A year or two ago I ran a Mutants and Masterminds game where the PCs all made themselves (PL 5, 75 PP). At the first session, bad stuff happened which somehow gave them super-powers (PL 10, 150 PP, designed by me on top of their self-made low-level versions of themself). A number of different books and comics influenced this.

*Children of the Mind by Orson Scott Card (The concept of your core identity having its own existence)

*Ultimate Marvel Comics (super-powers in a marginally more realistic world)

*The Dark Tower series (exploring themes of fate and group identity, looking at stories/mythology as a reflection of reality)

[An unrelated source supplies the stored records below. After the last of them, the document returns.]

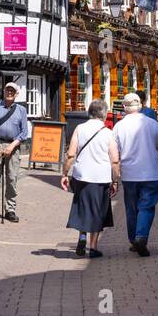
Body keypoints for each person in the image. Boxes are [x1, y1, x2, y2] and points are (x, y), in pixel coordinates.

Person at [61, 99, 120, 258]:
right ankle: (93, 247)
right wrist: (115, 180)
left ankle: (82, 236)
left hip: (81, 176)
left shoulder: (79, 129)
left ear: (89, 112)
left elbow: (71, 155)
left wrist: (65, 174)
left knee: (83, 207)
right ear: (103, 114)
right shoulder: (108, 133)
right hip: (101, 177)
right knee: (98, 211)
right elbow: (114, 160)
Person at [113, 92, 158, 257]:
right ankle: (141, 236)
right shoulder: (152, 124)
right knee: (146, 207)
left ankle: (134, 240)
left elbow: (114, 155)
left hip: (129, 174)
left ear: (124, 107)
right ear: (140, 106)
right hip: (150, 173)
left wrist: (115, 176)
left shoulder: (118, 127)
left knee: (131, 208)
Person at [0, 82, 29, 222]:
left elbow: (24, 132)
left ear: (16, 94)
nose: (10, 92)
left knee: (11, 179)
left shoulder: (21, 110)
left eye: (12, 91)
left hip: (13, 147)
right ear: (4, 91)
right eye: (7, 90)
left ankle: (10, 209)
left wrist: (12, 146)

And somewhere along the way, I got the idea that your ancestry granted you powers...I am not sure from whence that came.
 

For my most recent game, superhero comics, both for specific ideas and for general ambience. I ripped off the J-Horror movies The Grudge and One Missed Call for one bad guy. I use myth and folklore quite a bit for specific ideas, mostly gotten from Wikipedia. One session, set in another dimension, was pretty much wholly derived from Celtic myth.

Because I want my superhero games to be more like a comic book than reality with superpowers I find I'm often fighting against the system. Mutants & Masterminds for example encourages the players to take lots of PL breaking stuff like Improved Critical or Power Attack/All-out Attack. The most damaging attacks in M&M are falling damage (maxes out at 20) and Slams, which leads to rather un-comic book behaviour if the players are trying their best to beat encounters.
 

A lot of the influence for the games I run comes from Dragonlance and Forgotten Realms novels, which are based off of the game itself. I also like to draw inspiration from Manga like Naruto and Bleach.

Should I get off your lawn now?:p
From the sound of it, you're nowhere near my lawn. So no worries. ;)
 

Wow ... I guess it comes closer to what doesn't influence my games over time...

I have a deep-seeded love for the Arthurian legends in their many permutations, both medieval and modern. Classical mythology (and indeed a lot of "non-classical mythology") figures strongly, as do various folktales and fairy tales.

Of the more modern fare, I can swiftly point to my five favourite authors: Margaret Atwood, Italo Calvino, Robertson Davies, Ursula Le Guin, and Ray Bradbury. as well as a host of others (such as Neil Gaiman, Charles DeLint, Terry Pratchett, Bram Stoker, JRR Tolkein, Elizabeth Peters, Jules Verne, Jim Butcher, etc.).

Then there are all the history books that I read -- they are a massive influence.

And then children's literature, such as the Alice books, Harold & the Purple Crayon, The Phantom Tollbooth, The Island of the Blue Dolphins, and many, many others...

And, realistically, we can also head over into films, tv, radio plays, stage plays, and lots of other sources.